4.12.2011

The Heedless Overuse of Certain Words: Start-Up

If you are a small business owner and are serious about your work, never use this term. 

Here in Silicon Valley, we originate and perpetuate our own brand of bullshit. Words that sound like they indicate "business" or "money" or "technology" are released from the Valley of Heart's Delight onto an unsuspecting nation that has lulled itself complacent with the common parlance. This phenomenon bloomed to maturity in the 1990s, of course, when Silicon Valley ruled an imaginary kingdom of wealth and beauty - a kingdom that only recently fell apart, but which lives on in the hearts and minds of the people here as a high watermark left behind by the destructive power of the imagination and the human capacity for self-delusion. 

During that era of greedy innocence, one term that was loosed like a mighty falcon across the vast plain of tech-boom hyperbole was "start-up."

"Start-up" inspires many questions, including the following:

  • What does it start? 
  • When does it start? 
  • What does it look like?
  • Does it only start and never stop? 
  • Does it only start and not do anything else?
  • Is it a thing I can put in my pocket (sounds small)? 
  • Is it a place to buy things? 
  • Does it make money? 
  • Who does it make money for? 
  • Will I like it? 
  • Is it a place where mature adults apply skill and talent to solving problems through industry and commerce?
  • Can I get it to turn into something else - for example, a profitable and practical business?
  • Is it just a bunch of guys eating Tofutti and playing with Hacky Sacks? 
  • Is it something that exists only in the mind? 
The short answer to the last question is "yes" (elaboration to follow in a bit).
    The funny thing about "start-up" is how amateurish it sounds if you stop and take it at face value. It sounds like some guys in a basement, just fucking around with some stuff. And yet the connotation is that it is a heavily-funded venture that is certain to blow up into a massive enterprise in no time. 

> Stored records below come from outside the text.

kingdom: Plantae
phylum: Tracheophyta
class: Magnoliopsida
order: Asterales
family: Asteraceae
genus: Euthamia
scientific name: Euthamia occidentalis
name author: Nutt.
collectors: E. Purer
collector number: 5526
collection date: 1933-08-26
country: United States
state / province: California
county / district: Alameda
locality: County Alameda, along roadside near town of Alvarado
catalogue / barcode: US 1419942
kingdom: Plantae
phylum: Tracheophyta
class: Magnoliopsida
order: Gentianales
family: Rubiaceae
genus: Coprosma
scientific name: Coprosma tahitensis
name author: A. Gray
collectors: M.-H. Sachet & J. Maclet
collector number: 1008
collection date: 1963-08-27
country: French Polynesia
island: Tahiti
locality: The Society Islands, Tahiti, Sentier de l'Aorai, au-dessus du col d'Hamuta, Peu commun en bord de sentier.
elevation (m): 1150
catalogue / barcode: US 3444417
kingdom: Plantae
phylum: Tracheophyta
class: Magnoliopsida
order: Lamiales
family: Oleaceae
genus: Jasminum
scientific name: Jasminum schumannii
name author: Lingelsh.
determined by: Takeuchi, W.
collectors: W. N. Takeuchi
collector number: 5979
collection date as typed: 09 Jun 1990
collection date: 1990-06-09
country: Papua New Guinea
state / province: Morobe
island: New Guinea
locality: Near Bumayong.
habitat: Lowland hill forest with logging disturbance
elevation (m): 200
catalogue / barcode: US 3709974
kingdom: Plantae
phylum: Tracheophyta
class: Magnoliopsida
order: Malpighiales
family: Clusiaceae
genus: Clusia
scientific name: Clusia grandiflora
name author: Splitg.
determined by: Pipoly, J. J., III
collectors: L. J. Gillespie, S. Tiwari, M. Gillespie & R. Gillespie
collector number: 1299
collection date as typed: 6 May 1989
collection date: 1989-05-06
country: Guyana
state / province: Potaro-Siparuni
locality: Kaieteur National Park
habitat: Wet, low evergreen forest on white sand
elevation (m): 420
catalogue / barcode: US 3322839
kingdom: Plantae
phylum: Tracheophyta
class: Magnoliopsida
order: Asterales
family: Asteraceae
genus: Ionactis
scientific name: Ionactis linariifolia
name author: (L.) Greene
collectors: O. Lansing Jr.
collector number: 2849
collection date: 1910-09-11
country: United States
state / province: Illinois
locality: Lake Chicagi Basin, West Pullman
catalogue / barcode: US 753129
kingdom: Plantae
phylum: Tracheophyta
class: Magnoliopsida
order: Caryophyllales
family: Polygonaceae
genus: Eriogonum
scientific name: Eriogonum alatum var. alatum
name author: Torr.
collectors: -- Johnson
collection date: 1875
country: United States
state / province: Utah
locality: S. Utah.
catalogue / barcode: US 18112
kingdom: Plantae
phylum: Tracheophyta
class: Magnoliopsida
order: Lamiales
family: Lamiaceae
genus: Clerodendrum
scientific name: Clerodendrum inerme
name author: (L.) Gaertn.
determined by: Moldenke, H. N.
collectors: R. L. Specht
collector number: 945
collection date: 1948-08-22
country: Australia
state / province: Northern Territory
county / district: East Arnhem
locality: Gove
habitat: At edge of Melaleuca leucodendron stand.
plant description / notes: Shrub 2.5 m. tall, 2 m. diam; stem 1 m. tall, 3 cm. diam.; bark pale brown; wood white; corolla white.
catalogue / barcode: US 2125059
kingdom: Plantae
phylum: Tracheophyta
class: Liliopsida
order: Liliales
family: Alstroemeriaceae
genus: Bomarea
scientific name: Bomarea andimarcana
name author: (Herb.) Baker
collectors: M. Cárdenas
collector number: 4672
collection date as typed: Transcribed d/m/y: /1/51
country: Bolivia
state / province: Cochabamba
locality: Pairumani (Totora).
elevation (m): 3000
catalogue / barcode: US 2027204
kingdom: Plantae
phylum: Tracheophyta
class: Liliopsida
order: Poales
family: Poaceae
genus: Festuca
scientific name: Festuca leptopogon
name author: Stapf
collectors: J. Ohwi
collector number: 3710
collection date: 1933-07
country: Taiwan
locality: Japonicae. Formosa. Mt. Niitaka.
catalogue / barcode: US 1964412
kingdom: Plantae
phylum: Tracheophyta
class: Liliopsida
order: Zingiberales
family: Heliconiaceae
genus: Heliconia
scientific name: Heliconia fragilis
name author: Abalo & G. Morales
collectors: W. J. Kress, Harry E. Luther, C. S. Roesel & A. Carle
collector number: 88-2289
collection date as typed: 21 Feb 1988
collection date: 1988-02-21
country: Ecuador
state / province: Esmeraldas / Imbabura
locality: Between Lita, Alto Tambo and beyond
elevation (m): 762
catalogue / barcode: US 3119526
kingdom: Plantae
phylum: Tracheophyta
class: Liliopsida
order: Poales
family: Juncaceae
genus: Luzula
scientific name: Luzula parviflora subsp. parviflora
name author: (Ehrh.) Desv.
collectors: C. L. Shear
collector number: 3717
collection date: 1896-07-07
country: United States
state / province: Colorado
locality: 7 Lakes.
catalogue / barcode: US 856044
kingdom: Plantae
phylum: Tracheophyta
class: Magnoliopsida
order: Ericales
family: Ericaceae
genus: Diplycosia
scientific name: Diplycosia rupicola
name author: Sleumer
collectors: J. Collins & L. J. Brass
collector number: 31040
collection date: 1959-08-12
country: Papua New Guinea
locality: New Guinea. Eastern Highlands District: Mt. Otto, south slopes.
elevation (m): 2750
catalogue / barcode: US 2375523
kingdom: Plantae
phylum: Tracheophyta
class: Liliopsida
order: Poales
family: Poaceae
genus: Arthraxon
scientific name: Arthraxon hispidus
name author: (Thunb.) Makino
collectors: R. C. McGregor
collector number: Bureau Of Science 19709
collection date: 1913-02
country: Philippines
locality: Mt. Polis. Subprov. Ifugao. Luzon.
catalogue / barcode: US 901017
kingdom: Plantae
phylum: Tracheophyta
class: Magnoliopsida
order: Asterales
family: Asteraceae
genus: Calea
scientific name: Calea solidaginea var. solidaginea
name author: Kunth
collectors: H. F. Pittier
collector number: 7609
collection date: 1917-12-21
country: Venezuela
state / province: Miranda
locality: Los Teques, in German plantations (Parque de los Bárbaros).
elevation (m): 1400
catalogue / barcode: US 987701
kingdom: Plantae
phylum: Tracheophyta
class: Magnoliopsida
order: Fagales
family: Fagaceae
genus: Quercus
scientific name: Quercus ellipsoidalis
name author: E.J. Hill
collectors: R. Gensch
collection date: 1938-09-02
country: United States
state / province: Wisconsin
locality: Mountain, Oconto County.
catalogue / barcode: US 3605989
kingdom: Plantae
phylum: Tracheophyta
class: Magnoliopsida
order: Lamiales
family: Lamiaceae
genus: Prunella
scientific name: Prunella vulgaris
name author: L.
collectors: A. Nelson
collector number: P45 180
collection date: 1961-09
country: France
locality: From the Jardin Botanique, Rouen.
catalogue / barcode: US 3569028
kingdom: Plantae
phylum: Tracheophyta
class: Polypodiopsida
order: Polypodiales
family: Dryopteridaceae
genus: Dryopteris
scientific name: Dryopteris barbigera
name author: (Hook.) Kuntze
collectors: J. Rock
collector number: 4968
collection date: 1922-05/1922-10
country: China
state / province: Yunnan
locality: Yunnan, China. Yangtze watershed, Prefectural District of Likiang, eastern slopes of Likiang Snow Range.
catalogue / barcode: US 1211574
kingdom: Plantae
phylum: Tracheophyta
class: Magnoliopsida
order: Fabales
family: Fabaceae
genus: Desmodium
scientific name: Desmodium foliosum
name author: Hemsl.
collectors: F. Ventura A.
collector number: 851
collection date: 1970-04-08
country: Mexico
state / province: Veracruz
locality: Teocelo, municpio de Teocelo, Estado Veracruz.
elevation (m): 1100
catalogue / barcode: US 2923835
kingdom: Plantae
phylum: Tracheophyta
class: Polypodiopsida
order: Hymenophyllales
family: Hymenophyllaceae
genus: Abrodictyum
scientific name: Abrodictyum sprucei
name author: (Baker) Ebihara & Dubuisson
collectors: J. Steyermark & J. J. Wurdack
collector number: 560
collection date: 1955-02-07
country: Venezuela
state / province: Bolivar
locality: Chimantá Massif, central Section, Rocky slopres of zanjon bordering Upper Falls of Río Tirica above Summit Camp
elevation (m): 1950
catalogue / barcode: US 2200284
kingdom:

    But what "start-up" actually means is this: a group of fast-talking tools who are working to gather the balls to pitch their concept to so-called venture capitalists and convince them to fund the operation to a certain extent, despite the fact that said concept only exists in their minds and has not sustained anything like the rigors of the marketplace.

    So yes, a "start-up" is a thing: it is nothing more or less than a shared delusion.


    And here is why: Because someone might decide to give a few hundred thousand - or several million - dollars to someone who persuades them to do so. Because "start-up" actually means a business that is not a business - it's an organization that has not weathered the true tests a money-making enterprise must take and continue to take, nor has it been subject to a pragmatic decision-making process that transforms initiative into marketplace viability.

    The fact that start-ups were a common feature of the wholly-absurd technology boom of the 1990s is not a surprise. The concept fits well with the opportunistic salesmen and wide-eyed techies who drove that period with a surreal combination of technical skill and mystifyingly retarded social skills.


    But now that we have seen the long-term damage wrought by that era of heedless, jingoistic fantasia, there is no excuse for the term "start-up" to exist at all, let alone the fact of start-ups themselves - entities that attract "investors" by virtue of mere rhetoric.


    As is always the case, the perversion lies not with the words themselves but with the thoughts that inspire their use.